▸ **BRIEF**
Down to the last line, restate the records below word for word, dropping every image.

Saved data entries
=====

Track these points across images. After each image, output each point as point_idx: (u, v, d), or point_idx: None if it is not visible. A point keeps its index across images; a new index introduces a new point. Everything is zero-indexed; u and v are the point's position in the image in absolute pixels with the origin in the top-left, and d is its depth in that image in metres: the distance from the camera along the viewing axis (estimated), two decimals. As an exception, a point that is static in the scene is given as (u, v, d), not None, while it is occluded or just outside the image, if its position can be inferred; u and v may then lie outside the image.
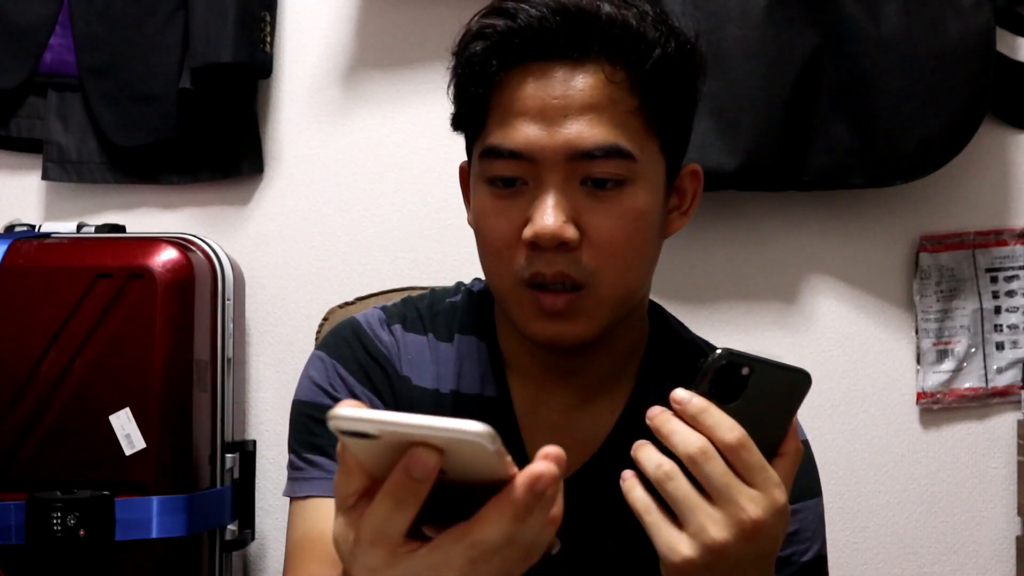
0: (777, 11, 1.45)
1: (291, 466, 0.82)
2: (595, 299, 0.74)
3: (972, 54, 1.44)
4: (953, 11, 1.43)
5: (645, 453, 0.56)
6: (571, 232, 0.71)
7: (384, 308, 0.87)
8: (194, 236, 1.53)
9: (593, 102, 0.72)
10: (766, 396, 0.56)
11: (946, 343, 1.56)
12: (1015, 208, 1.58)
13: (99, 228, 1.54)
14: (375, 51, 1.65)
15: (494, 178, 0.74)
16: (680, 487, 0.54)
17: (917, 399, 1.58)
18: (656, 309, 0.89)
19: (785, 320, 1.60)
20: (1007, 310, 1.56)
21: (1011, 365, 1.55)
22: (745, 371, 0.55)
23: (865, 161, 1.47)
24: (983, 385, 1.56)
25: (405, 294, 0.99)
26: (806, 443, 0.83)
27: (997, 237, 1.57)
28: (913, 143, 1.45)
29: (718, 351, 0.54)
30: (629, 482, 0.57)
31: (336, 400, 0.79)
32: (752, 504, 0.54)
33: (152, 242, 1.44)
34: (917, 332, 1.57)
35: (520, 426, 0.81)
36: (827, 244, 1.59)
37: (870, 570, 1.58)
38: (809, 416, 1.57)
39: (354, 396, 0.81)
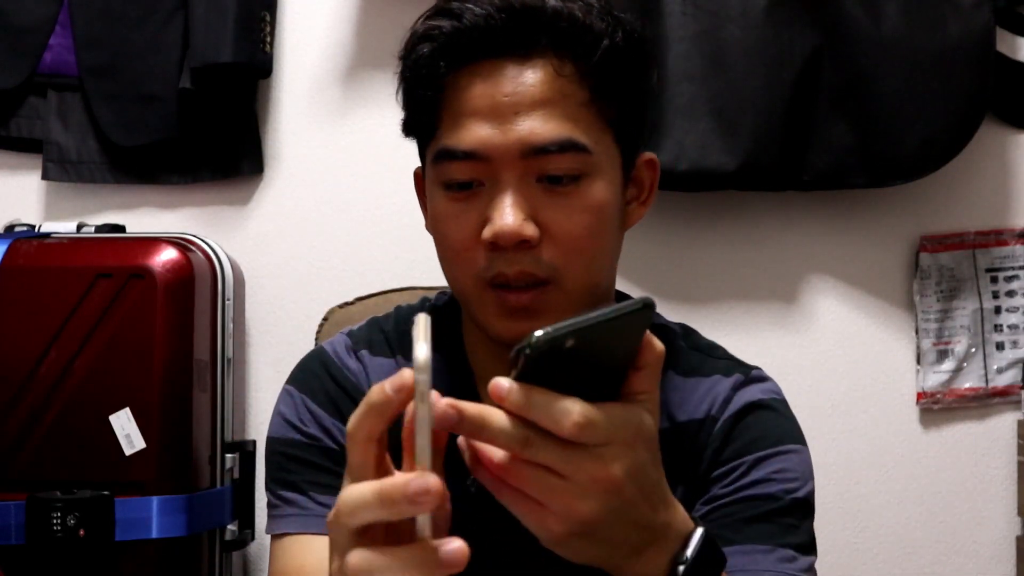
0: (777, 11, 1.45)
1: (269, 504, 0.82)
2: (560, 295, 0.73)
3: (972, 54, 1.44)
4: (953, 11, 1.43)
5: (484, 449, 0.50)
6: (530, 230, 0.71)
7: (350, 333, 0.87)
8: (194, 236, 1.53)
9: (544, 97, 0.71)
10: (605, 346, 0.49)
11: (946, 343, 1.56)
12: (1015, 208, 1.58)
13: (99, 228, 1.53)
14: (375, 51, 1.65)
15: (450, 182, 0.74)
16: (525, 476, 0.49)
17: (917, 399, 1.57)
18: (621, 297, 0.88)
19: (785, 320, 1.60)
20: (1007, 310, 1.56)
21: (1011, 365, 1.55)
22: (570, 343, 0.47)
23: (865, 161, 1.47)
24: (983, 385, 1.56)
25: (405, 294, 0.99)
26: (782, 401, 0.82)
27: (997, 237, 1.57)
28: (913, 143, 1.45)
29: (533, 337, 0.45)
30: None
31: (307, 435, 0.80)
32: (605, 464, 0.49)
33: (152, 242, 1.44)
34: (917, 332, 1.57)
35: None
36: (827, 244, 1.59)
37: (870, 570, 1.58)
38: (809, 416, 1.57)
39: (324, 428, 0.81)
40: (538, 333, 0.45)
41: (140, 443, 1.37)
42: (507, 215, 0.70)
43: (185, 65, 1.57)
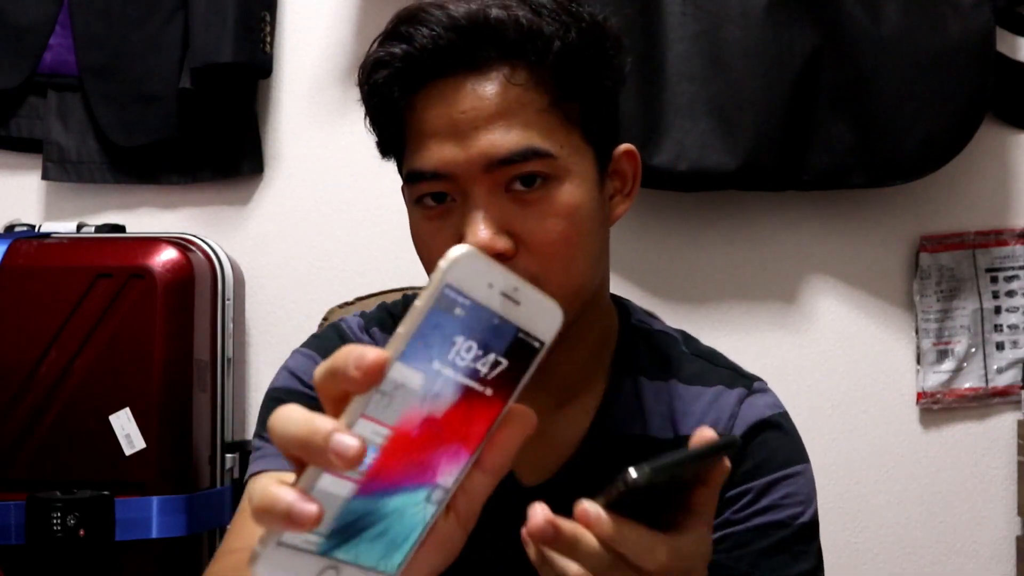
0: (777, 11, 1.45)
1: (252, 450, 0.82)
2: None
3: (972, 54, 1.44)
4: (953, 11, 1.43)
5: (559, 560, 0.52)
6: (503, 243, 0.71)
7: (363, 314, 0.88)
8: (194, 236, 1.53)
9: (500, 109, 0.71)
10: (689, 475, 0.52)
11: (946, 343, 1.56)
12: (1015, 208, 1.58)
13: (99, 228, 1.54)
14: (375, 51, 1.65)
15: (421, 196, 0.74)
16: None
17: (917, 399, 1.57)
18: (619, 302, 0.88)
19: (785, 320, 1.60)
20: (1007, 310, 1.56)
21: (1011, 365, 1.55)
22: (662, 478, 0.49)
23: (865, 161, 1.47)
24: (983, 385, 1.56)
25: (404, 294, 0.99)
26: (785, 414, 0.82)
27: (997, 237, 1.57)
28: (913, 143, 1.45)
29: (631, 476, 0.47)
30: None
31: (310, 388, 0.80)
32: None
33: (152, 242, 1.44)
34: (917, 332, 1.57)
35: None
36: (827, 244, 1.59)
37: (870, 570, 1.58)
38: (809, 416, 1.57)
39: None
40: (634, 474, 0.48)
41: (140, 443, 1.37)
42: (479, 231, 0.70)
43: (185, 65, 1.57)
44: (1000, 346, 1.56)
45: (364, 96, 0.78)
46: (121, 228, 1.55)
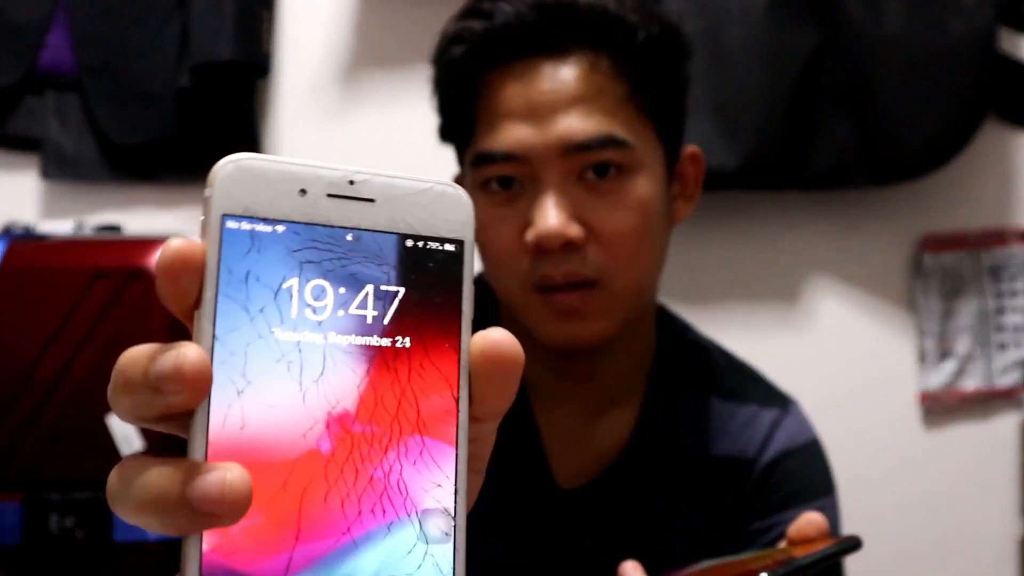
0: (778, 10, 1.45)
1: None
2: (608, 295, 0.72)
3: (974, 53, 1.43)
4: (955, 10, 1.43)
5: None
6: (575, 230, 0.69)
7: None
8: (192, 236, 1.52)
9: (581, 94, 0.70)
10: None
11: (949, 343, 1.56)
12: (1018, 208, 1.57)
13: (96, 229, 1.53)
14: (375, 50, 1.64)
15: (488, 180, 0.72)
16: None
17: (919, 400, 1.57)
18: (661, 311, 0.87)
19: (786, 320, 1.59)
20: (1010, 310, 1.55)
21: (1014, 365, 1.55)
22: None
23: (867, 160, 1.46)
24: (986, 386, 1.55)
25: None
26: (815, 441, 0.82)
27: (1000, 237, 1.56)
28: (915, 142, 1.44)
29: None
30: None
31: None
32: None
33: (150, 243, 1.43)
34: (919, 332, 1.57)
35: (541, 437, 0.79)
36: (828, 244, 1.59)
37: (870, 571, 1.58)
38: (811, 417, 1.56)
39: None
40: None
41: (138, 444, 1.37)
42: (550, 216, 0.68)
43: (183, 63, 1.56)
44: (1003, 346, 1.55)
45: (436, 73, 0.76)
46: (118, 228, 1.55)
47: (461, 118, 0.74)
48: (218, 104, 1.60)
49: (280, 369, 0.27)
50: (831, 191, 1.53)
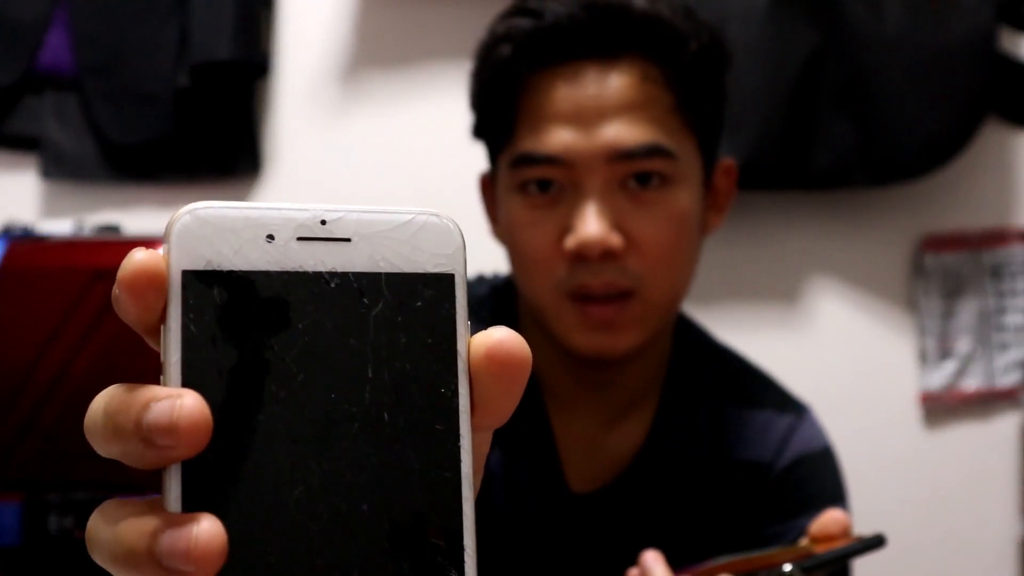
0: (779, 10, 1.44)
1: None
2: (644, 306, 0.71)
3: (975, 53, 1.43)
4: (955, 10, 1.43)
5: None
6: (616, 240, 0.68)
7: None
8: (192, 236, 1.52)
9: (630, 101, 0.68)
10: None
11: (949, 343, 1.55)
12: (1019, 207, 1.57)
13: (96, 229, 1.53)
14: (375, 50, 1.64)
15: (527, 182, 0.70)
16: None
17: (920, 399, 1.57)
18: (678, 316, 0.86)
19: (786, 320, 1.59)
20: (1011, 310, 1.55)
21: (1015, 365, 1.55)
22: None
23: (867, 160, 1.46)
24: (986, 386, 1.55)
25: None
26: (829, 449, 0.82)
27: (1001, 236, 1.56)
28: (916, 142, 1.44)
29: (787, 568, 0.52)
30: None
31: None
32: None
33: (150, 243, 1.43)
34: (920, 332, 1.56)
35: (556, 441, 0.78)
36: (829, 243, 1.58)
37: (870, 570, 1.57)
38: (811, 417, 1.56)
39: None
40: (788, 568, 0.52)
41: (137, 444, 1.37)
42: (592, 224, 0.67)
43: (183, 63, 1.56)
44: (1004, 346, 1.55)
45: (479, 71, 0.73)
46: (116, 229, 1.54)
47: (502, 117, 0.72)
48: (218, 104, 1.59)
49: (259, 424, 0.25)
50: (831, 191, 1.52)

=====

▸ **SOLVED EXERCISE**
Track these points across images. After each image, output each point as point_idx: (u, v, d), or point_idx: None if it is not visible. A point keeps its index across images; a new index introduces a new point. Everything is zero-indexed; u and v are the point's position in the image in absolute pixels with the origin in the top-left, and d is its depth in that image in metres: the distance from the camera along the viewing axis (estimated), two decimals. As an exception, a point that is static in the scene is given as (u, v, d), not None, while it is occluded or just outside the image, if its position can be inferred; u and v may then lie outside the image.
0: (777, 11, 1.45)
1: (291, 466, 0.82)
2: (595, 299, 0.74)
3: (972, 54, 1.44)
4: (953, 11, 1.43)
5: (645, 453, 0.56)
6: (571, 232, 0.71)
7: (384, 308, 0.87)
8: (194, 236, 1.53)
9: (593, 102, 0.72)
10: (766, 396, 0.56)
11: (946, 343, 1.56)
12: (1015, 208, 1.58)
13: (99, 228, 1.54)
14: (375, 51, 1.65)
15: (494, 178, 0.74)
16: (680, 487, 0.54)
17: (917, 399, 1.58)
18: (656, 309, 0.89)
19: (785, 320, 1.60)
20: (1007, 310, 1.56)
21: (1011, 365, 1.55)
22: (745, 371, 0.55)
23: (865, 161, 1.47)
24: (983, 385, 1.56)
25: (405, 294, 0.99)
26: (806, 443, 0.83)
27: (997, 237, 1.57)
28: (913, 143, 1.45)
29: (718, 351, 0.54)
30: (629, 482, 0.57)
31: (336, 400, 0.79)
32: (752, 504, 0.54)
33: (152, 242, 1.44)
34: (917, 332, 1.57)
35: (520, 426, 0.81)
36: (827, 244, 1.59)
37: (870, 570, 1.58)
38: (809, 416, 1.57)
39: (354, 396, 0.81)
0: (777, 11, 1.45)
1: (269, 504, 0.82)
2: (560, 295, 0.73)
3: (972, 54, 1.44)
4: (953, 11, 1.43)
5: (484, 449, 0.50)
6: (530, 230, 0.71)
7: (350, 333, 0.87)
8: (194, 236, 1.53)
9: (544, 97, 0.71)
10: (605, 346, 0.49)
11: (946, 343, 1.56)
12: (1015, 208, 1.58)
13: (99, 228, 1.53)
14: (375, 51, 1.65)
15: (450, 182, 0.74)
16: (525, 476, 0.49)
17: (917, 399, 1.57)
18: (621, 297, 0.88)
19: (785, 320, 1.60)
20: (1007, 310, 1.56)
21: (1011, 365, 1.55)
22: (570, 343, 0.47)
23: (865, 161, 1.47)
24: (983, 385, 1.56)
25: (405, 294, 0.99)
26: (782, 401, 0.82)
27: (997, 237, 1.57)
28: (913, 143, 1.45)
29: (533, 337, 0.45)
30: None
31: (307, 435, 0.80)
32: (605, 464, 0.49)
33: (152, 242, 1.44)
34: (917, 332, 1.57)
35: None
36: (827, 244, 1.59)
37: (870, 570, 1.58)
38: (809, 416, 1.57)
39: (324, 428, 0.81)
40: (538, 333, 0.45)
41: (140, 443, 1.37)
42: (507, 215, 0.70)
43: (185, 65, 1.57)
0: (777, 11, 1.45)
1: (252, 450, 0.82)
2: None
3: (972, 54, 1.44)
4: (953, 11, 1.43)
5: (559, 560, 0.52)
6: (503, 243, 0.71)
7: (363, 314, 0.88)
8: (194, 236, 1.53)
9: (500, 109, 0.71)
10: (689, 475, 0.52)
11: (946, 343, 1.56)
12: (1015, 208, 1.58)
13: (99, 228, 1.54)
14: (375, 51, 1.65)
15: (421, 196, 0.74)
16: None
17: (917, 399, 1.57)
18: (619, 302, 0.88)
19: (785, 320, 1.60)
20: (1007, 310, 1.56)
21: (1011, 365, 1.55)
22: (662, 478, 0.49)
23: (865, 161, 1.47)
24: (983, 385, 1.56)
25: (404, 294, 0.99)
26: (785, 414, 0.82)
27: (997, 237, 1.57)
28: (913, 143, 1.45)
29: (631, 476, 0.47)
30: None
31: (310, 388, 0.80)
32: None
33: (152, 242, 1.44)
34: (917, 332, 1.57)
35: None
36: (827, 244, 1.59)
37: (870, 570, 1.58)
38: (809, 416, 1.57)
39: None
40: (634, 474, 0.48)
41: (140, 443, 1.37)
42: (479, 231, 0.70)
43: (185, 65, 1.57)
44: (1000, 346, 1.56)
45: (364, 96, 0.78)
46: (121, 228, 1.55)
0: (778, 10, 1.45)
1: None
2: (608, 295, 0.72)
3: (974, 53, 1.43)
4: (955, 10, 1.43)
5: None
6: (575, 230, 0.69)
7: None
8: (192, 236, 1.52)
9: (581, 94, 0.70)
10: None
11: (949, 343, 1.56)
12: (1018, 208, 1.57)
13: (96, 229, 1.53)
14: (375, 50, 1.64)
15: (488, 180, 0.72)
16: None
17: (919, 400, 1.57)
18: (661, 311, 0.87)
19: (786, 320, 1.59)
20: (1010, 310, 1.55)
21: (1014, 365, 1.55)
22: None
23: (867, 160, 1.46)
24: (986, 386, 1.55)
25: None
26: (815, 441, 0.82)
27: (1000, 237, 1.56)
28: (915, 142, 1.44)
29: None
30: None
31: None
32: None
33: (150, 243, 1.43)
34: (919, 332, 1.57)
35: (541, 437, 0.79)
36: (828, 244, 1.59)
37: (870, 571, 1.58)
38: (811, 417, 1.56)
39: None
40: None
41: (138, 444, 1.37)
42: (550, 216, 0.68)
43: (183, 63, 1.56)
44: (1003, 346, 1.55)
45: (436, 73, 0.76)
46: (118, 228, 1.55)
47: (461, 118, 0.74)
48: (218, 104, 1.60)
49: (280, 369, 0.27)
50: (831, 191, 1.53)
0: (779, 10, 1.44)
1: None
2: (644, 306, 0.71)
3: (975, 53, 1.43)
4: (955, 10, 1.43)
5: None
6: (616, 240, 0.68)
7: None
8: (192, 236, 1.52)
9: (630, 101, 0.68)
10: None
11: (949, 343, 1.55)
12: (1019, 207, 1.57)
13: (96, 229, 1.53)
14: (375, 50, 1.64)
15: (527, 182, 0.70)
16: None
17: (920, 399, 1.57)
18: (678, 316, 0.86)
19: (786, 320, 1.59)
20: (1011, 310, 1.55)
21: (1015, 365, 1.55)
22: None
23: (867, 160, 1.46)
24: (986, 386, 1.55)
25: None
26: (829, 449, 0.82)
27: (1001, 236, 1.56)
28: (916, 142, 1.44)
29: (787, 568, 0.52)
30: None
31: None
32: None
33: (150, 243, 1.43)
34: (920, 332, 1.56)
35: (556, 441, 0.78)
36: (829, 243, 1.58)
37: (870, 570, 1.57)
38: (811, 417, 1.56)
39: None
40: (788, 568, 0.52)
41: (137, 444, 1.37)
42: (592, 224, 0.67)
43: (183, 63, 1.56)
44: (1004, 346, 1.55)
45: (479, 71, 0.73)
46: (116, 229, 1.54)
47: (502, 117, 0.72)
48: (218, 104, 1.59)
49: (259, 424, 0.25)
50: (831, 191, 1.52)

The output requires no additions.